Leave every picture out and write out the records below exactly.
++++ Given information
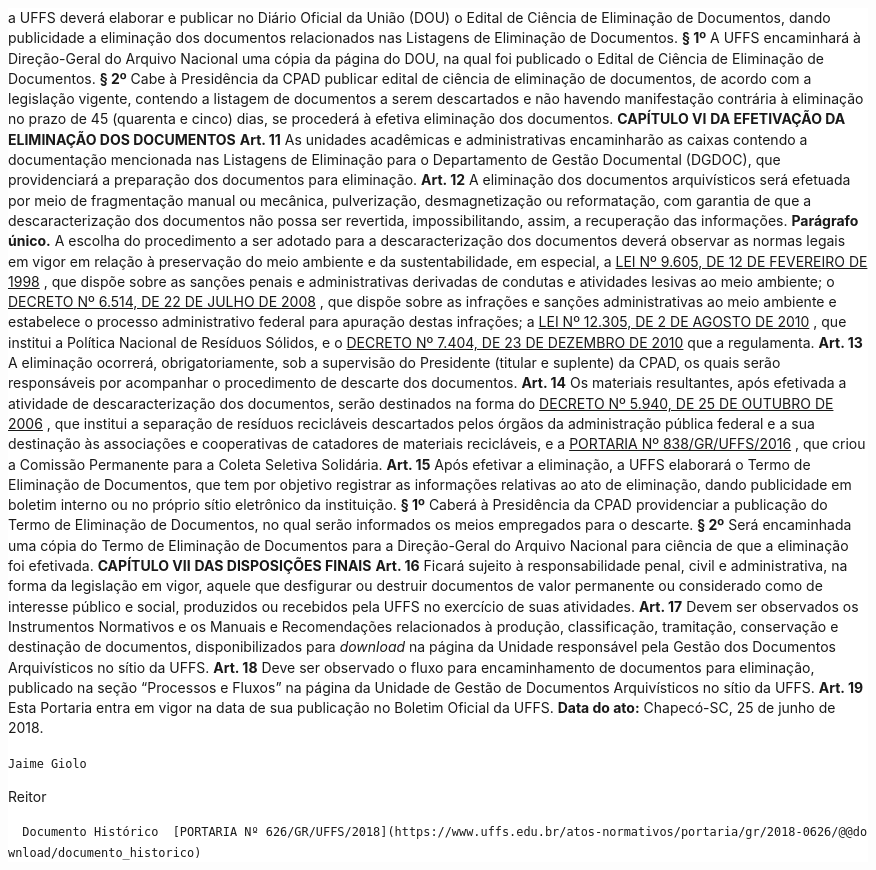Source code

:a UFFS deverá elaborar e publicar no Diário Oficial da União (DOU) o Edital de Ciência de Eliminação de Documentos, dando publicidade a eliminação dos documentos relacionados nas Listagens de Eliminação de Documentos. **§ 1º** A UFFS encaminhará à Direção-Geral do Arquivo Nacional uma cópia da página do DOU, na qual foi publicado o Edital de Ciência de Eliminação de Documentos. **§ 2º** Cabe à Presidência da CPAD publicar edital de ciência de eliminação de documentos, de acordo com a legislação vigente, contendo a listagem de documentos a serem descartados e não havendo manifestação contrária à eliminação no prazo de 45 (quarenta e cinco) dias, se procederá à efetiva eliminação dos documentos.  **CAPÍTULO VI**  **DA EFETIVAÇÃO DA ELIMINAÇÃO DOS DOCUMENTOS**   **Art. 11** As unidades acadêmicas e administrativas encaminharão as caixas contendo a documentação mencionada nas Listagens de Eliminação para o Departamento de Gestão Documental (DGDOC), que providenciará a preparação dos documentos para eliminação.   **Art. 12** A eliminação dos documentos arquivísticos será efetuada por meio de fragmentação manual ou mecânica, pulverização, desmagnetização ou reformatação, com garantia de que a descaracterização dos documentos não possa ser revertida, impossibilitando, assim, a recuperação das informações. **Parágrafo único.** A escolha do procedimento a ser adotado para a descaracterização dos documentos deverá observar as normas legais em vigor em relação à preservação do meio ambiente e da sustentabilidade, em especial, a [LEI Nº 9.605, DE 12 DE FEVEREIRO DE 1998](http://www.planalto.gov.br/ccivil_03/Leis/L9605.htm)  , que dispõe sobre as sanções penais e administrativas derivadas de condutas e atividades lesivas ao meio ambiente; o [DECRETO Nº 6.514, DE 22 DE JULHO DE 2008](http://www.planalto.gov.br/ccivil_03/_ato2007-2010/2008/decreto/d6514.htm)  , que dispõe sobre as infrações e sanções administrativas ao meio ambiente e estabelece o processo administrativo federal para apuração destas infrações; a [LEI Nº 12.305, DE 2 DE AGOSTO DE 2010](http://www.planalto.gov.br/ccivil_03/_ato2007-2010/2010/lei/l12305.htm)  , que institui a Política Nacional de Resíduos Sólidos, e o [DECRETO Nº 7.404, DE 23 DE DEZEMBRO DE 2010](http://www.planalto.gov.br/ccivil_03/_ato2007-2010/2010/decreto/d7404.htm)  que a regulamenta.   **Art. 13** A eliminação ocorrerá, obrigatoriamente, sob a supervisão do Presidente (titular e suplente) da CPAD, os quais serão responsáveis por acompanhar o procedimento de descarte dos documentos.   **Art. 14** Os materiais resultantes, após efetivada a atividade de descaracterização dos documentos, serão destinados na forma do [DECRETO Nº 5.940, DE 25 DE OUTUBRO DE 2006](http://www.planalto.gov.br/ccivil_03/_ato2004-2006/2006/decreto/d5940.htm)  , que institui a separação de resíduos recicláveis descartados pelos órgãos da administração pública federal e a sua destinação às associações e cooperativas de catadores de materiais recicláveis, e a [PORTARIA Nº 838/GR/UFFS/2016](https://www.uffs.edu.br/atos-normativos/portaria/gr/2016-0838)  , que criou a Comissão Permanente para a Coleta Seletiva Solidária.   **Art. 15** Após efetivar a eliminação, a UFFS elaborará o Termo de Eliminação de Documentos, que tem por objetivo registrar as informações relativas ao ato de eliminação, dando publicidade em boletim interno ou no próprio sítio eletrônico da instituição. **§ 1º** Caberá à Presidência da CPAD providenciar a publicação do Termo de Eliminação de Documentos, no qual serão informados os meios empregados para o descarte. **§ 2º** Será encaminhada uma cópia do Termo de Eliminação de Documentos para a Direção-Geral do Arquivo Nacional para ciência de que a eliminação foi efetivada.   **CAPÍTULO VII**  **DAS DISPOSIÇÕES FINAIS**    **Art. 16** Ficará sujeito à responsabilidade penal, civil e administrativa, na forma da legislação em vigor, aquele que desfigurar ou destruir documentos de valor permanente ou considerado como de interesse público e social, produzidos ou recebidos pela UFFS no exercício de suas atividades.   **Art. 17** Devem ser observados os Instrumentos Normativos e os Manuais e Recomendações relacionados à produção, classificação, tramitação, conservação e destinação de documentos, disponibilizados para *download* na página da Unidade responsável pela Gestão dos Documentos Arquivísticos no sítio da UFFS.   **Art. 18** Deve ser observado o fluxo para encaminhamento de documentos para eliminação, publicado na seção “Processos e Fluxos” na página da Unidade de Gestão de Documentos Arquivísticos no sítio da UFFS.   **Art. 19** Esta Portaria entra em vigor na data de sua publicação no Boletim Oficial da UFFS.        **Data do ato:** Chapecó-SC, 25 de junho de 2018.   
 

    Jaime Giolo   
 Reitor 

      Documento Histórico  [PORTARIA Nº 626/GR/UFFS/2018](https://www.uffs.edu.br/atos-normativos/portaria/gr/2018-0626/@@download/documento_historico)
++++++++
## Answer
Source code

:a UFFS deverá elaborar e publicar no Diário Oficial da União (DOU) o Edital de Ciência de Eliminação de Documentos, dando publicidade a eliminação dos documentos relacionados nas Listagens de Eliminação de Documentos. **§ 1º** A UFFS encaminhará à Direção-Geral do Arquivo Nacional uma cópia da página do DOU, na qual foi publicado o Edital de Ciência de Eliminação de Documentos. **§ 2º** Cabe à Presidência da CPAD publicar edital de ciência de eliminação de documentos, de acordo com a legislação vigente, contendo a listagem de documentos a serem descartados e não havendo manifestação contrária à eliminação no prazo de 45 (quarenta e cinco) dias, se procederá à efetiva eliminação dos documentos.  **CAPÍTULO VI**  **DA EFETIVAÇÃO DA ELIMINAÇÃO DOS DOCUMENTOS**   **Art. 11** As unidades acadêmicas e administrativas encaminharão as caixas contendo a documentação mencionada nas Listagens de Eliminação para o Departamento de Gestão Documental (DGDOC), que providenciará a preparação dos documentos para eliminação.   **Art. 12** A eliminação dos documentos arquivísticos será efetuada por meio de fragmentação manual ou mecânica, pulverização, desmagnetização ou reformatação, com garantia de que a descaracterização dos documentos não possa ser revertida, impossibilitando, assim, a recuperação das informações. **Parágrafo único.** A escolha do procedimento a ser adotado para a descaracterização dos documentos deverá observar as normas legais em vigor em relação à preservação do meio ambiente e da sustentabilidade, em especial, a [LEI Nº 9.605, DE 12 DE FEVEREIRO DE 1998](http://www.planalto.gov.br/ccivil_03/Leis/L9605.htm)  , que dispõe sobre as sanções penais e administrativas derivadas de condutas e atividades lesivas ao meio ambiente; o [DECRETO Nº 6.514, DE 22 DE JULHO DE 2008](http://www.planalto.gov.br/ccivil_03/_ato2007-2010/2008/decreto/d6514.htm)  , que dispõe sobre as infrações e sanções administrativas ao meio ambiente e estabelece o processo administrativo federal para apuração destas infrações; a [LEI Nº 12.305, DE 2 DE AGOSTO DE 2010](http://www.planalto.gov.br/ccivil_03/_ato2007-2010/2010/lei/l12305.htm)  , que institui a Política Nacional de Resíduos Sólidos, e o [DECRETO Nº 7.404, DE 23 DE DEZEMBRO DE 2010](http://www.planalto.gov.br/ccivil_03/_ato2007-2010/2010/decreto/d7404.htm)  que a regulamenta.   **Art. 13** A eliminação ocorrerá, obrigatoriamente, sob a supervisão do Presidente (titular e suplente) da CPAD, os quais serão responsáveis por acompanhar o procedimento de descarte dos documentos.   **Art. 14** Os materiais resultantes, após efetivada a atividade de descaracterização dos documentos, serão destinados na forma do [DECRETO Nº 5.940, DE 25 DE OUTUBRO DE 2006](http://www.planalto.gov.br/ccivil_03/_ato2004-2006/2006/decreto/d5940.htm)  , que institui a separação de resíduos recicláveis descartados pelos órgãos da administração pública federal e a sua destinação às associações e cooperativas de catadores de materiais recicláveis, e a [PORTARIA Nº 838/GR/UFFS/2016](https://www.uffs.edu.br/atos-normativos/portaria/gr/2016-0838)  , que criou a Comissão Permanente para a Coleta Seletiva Solidária.   **Art. 15** Após efetivar a eliminação, a UFFS elaborará o Termo de Eliminação de Documentos, que tem por objetivo registrar as informações relativas ao ato de eliminação, dando publicidade em boletim interno ou no próprio sítio eletrônico da instituição. **§ 1º** Caberá à Presidência da CPAD providenciar a publicação do Termo de Eliminação de Documentos, no qual serão informados os meios empregados para o descarte. **§ 2º** Será encaminhada uma cópia do Termo de Eliminação de Documentos para a Direção-Geral do Arquivo Nacional para ciência de que a eliminação foi efetivada.   **CAPÍTULO VII**  **DAS DISPOSIÇÕES FINAIS**    **Art. 16** Ficará sujeito à responsabilidade penal, civil e administrativa, na forma da legislação em vigor, aquele que desfigurar ou destruir documentos de valor permanente ou considerado como de interesse público e social, produzidos ou recebidos pela UFFS no exercício de suas atividades.   **Art. 17** Devem ser observados os Instrumentos Normativos e os Manuais e Recomendações relacionados à produção, classificação, tramitação, conservação e destinação de documentos, disponibilizados para *download* na página da Unidade responsável pela Gestão dos Documentos Arquivísticos no sítio da UFFS.   **Art. 18** Deve ser observado o fluxo para encaminhamento de documentos para eliminação, publicado na seção “Processos e Fluxos” na página da Unidade de Gestão de Documentos Arquivísticos no sítio da UFFS.   **Art. 19** Esta Portaria entra em vigor na data de sua publicação no Boletim Oficial da UFFS.        **Data do ato:** Chapecó-SC, 25 de junho de 2018.   
 

    Jaime Giolo   
 Reitor 

      Documento Histórico  [PORTARIA Nº 626/GR/UFFS/2018](https://www.uffs.edu.br/atos-normativos/portaria/gr/2018-0626/@@download/documento_historico)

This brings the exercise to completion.